The US healthcare system has three main problems:
It’s too expensive: 18% of US GDP is spent on healthcare, compared to an average of 11% in other developed countries.
It’s not universal: 10% of Americans are uninsured.
It does a poor job managing chronic conditions: the lack of coordinated care delays appropriate care for patients with chronic conditions, creating worse health outcomes and driving up costs.
I have spilled much digital ink on how to address these problems. There are ways and they are doable. All it takes is political courage. Yeah, I know: ha ha.
Anyways, in this post I want to focus on one reason US healthcare sucks: over-reliance on specialists. Most developed countries use “gatekeepers” to coordinate medical care - usually primary care physicians or nurse practitioners. Patients have to go through gatekeepers to see specialists. This is a good thing, because specialists are:
Often unnecessary for the condition at hand.
Expensive, partly because they over-test and over-treat.

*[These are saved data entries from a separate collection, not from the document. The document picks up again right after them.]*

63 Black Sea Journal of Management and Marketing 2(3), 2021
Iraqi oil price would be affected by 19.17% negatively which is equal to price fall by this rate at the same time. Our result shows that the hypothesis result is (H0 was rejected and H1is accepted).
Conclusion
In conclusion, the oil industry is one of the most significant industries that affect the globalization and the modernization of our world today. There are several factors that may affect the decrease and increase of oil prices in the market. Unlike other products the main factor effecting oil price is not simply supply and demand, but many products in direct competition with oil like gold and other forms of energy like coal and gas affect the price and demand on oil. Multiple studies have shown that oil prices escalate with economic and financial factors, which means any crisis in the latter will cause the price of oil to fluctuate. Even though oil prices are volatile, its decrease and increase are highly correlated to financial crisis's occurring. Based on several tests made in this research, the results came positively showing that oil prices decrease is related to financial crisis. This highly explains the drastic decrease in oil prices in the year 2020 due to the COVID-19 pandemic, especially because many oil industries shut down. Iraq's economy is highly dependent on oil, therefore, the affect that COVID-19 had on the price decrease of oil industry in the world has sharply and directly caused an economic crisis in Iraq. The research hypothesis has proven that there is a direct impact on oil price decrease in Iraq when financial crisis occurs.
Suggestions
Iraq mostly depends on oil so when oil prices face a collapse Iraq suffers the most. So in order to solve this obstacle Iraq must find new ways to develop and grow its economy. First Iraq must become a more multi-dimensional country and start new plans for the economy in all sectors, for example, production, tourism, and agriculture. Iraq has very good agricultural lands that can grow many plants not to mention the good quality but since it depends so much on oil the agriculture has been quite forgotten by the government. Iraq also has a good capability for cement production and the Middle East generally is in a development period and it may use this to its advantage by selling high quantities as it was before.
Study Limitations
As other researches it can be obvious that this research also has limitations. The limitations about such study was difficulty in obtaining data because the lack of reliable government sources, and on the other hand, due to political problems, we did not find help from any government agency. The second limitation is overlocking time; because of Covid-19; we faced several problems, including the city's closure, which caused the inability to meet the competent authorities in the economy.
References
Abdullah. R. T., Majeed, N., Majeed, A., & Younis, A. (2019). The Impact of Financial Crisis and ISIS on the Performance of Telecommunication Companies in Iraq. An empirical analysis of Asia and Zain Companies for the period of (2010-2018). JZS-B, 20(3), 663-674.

Poor at coordinating patient care.
Quote!
“A major weakness in typical outpatient and inpatient care delivery systems [in the US] is that primary care professionals, paramedics, emergency physicians, and hospitalists function in unintegrated silos that impede care coordination, inhibit communication, compromise quality, and raise costs. These and other modifiable barriers to access lead invariably to unmet health needs, delays in receiving appropriate care, and preventable hospitalizations.” Clarke et al, 2017
Fun Fact: Australia has fewer medical specialists and four times as many primary care providers per capita as the US. Yet their healthcare outcomes are as good or better! As in: high survival rates for breast cancer, colon cancer, and heart attacks following hospital admissions. And their healthcare spending is less than 10% of GDP.
Then again, Americans love their specialists – nothing soothes the soul so much as expensive displays of conspicuous compassion. We reap what we sow.
Next: How the Australians do it.
References:
Health Care Spending in the United States and Other High-Income Countries by Irene Papanicolas, Liana R. Woskie, and Ashish Jha/Commonwealth Fund March 13, 2018
Clarke, J. L., Bourn, S., Skoufalos, A., Beck, E. H., & Castillo, D. J. (2017). An Innovative Approach to Health Care Delivery for Patients with Chronic Conditions. Population health management, 20(1), 23-30.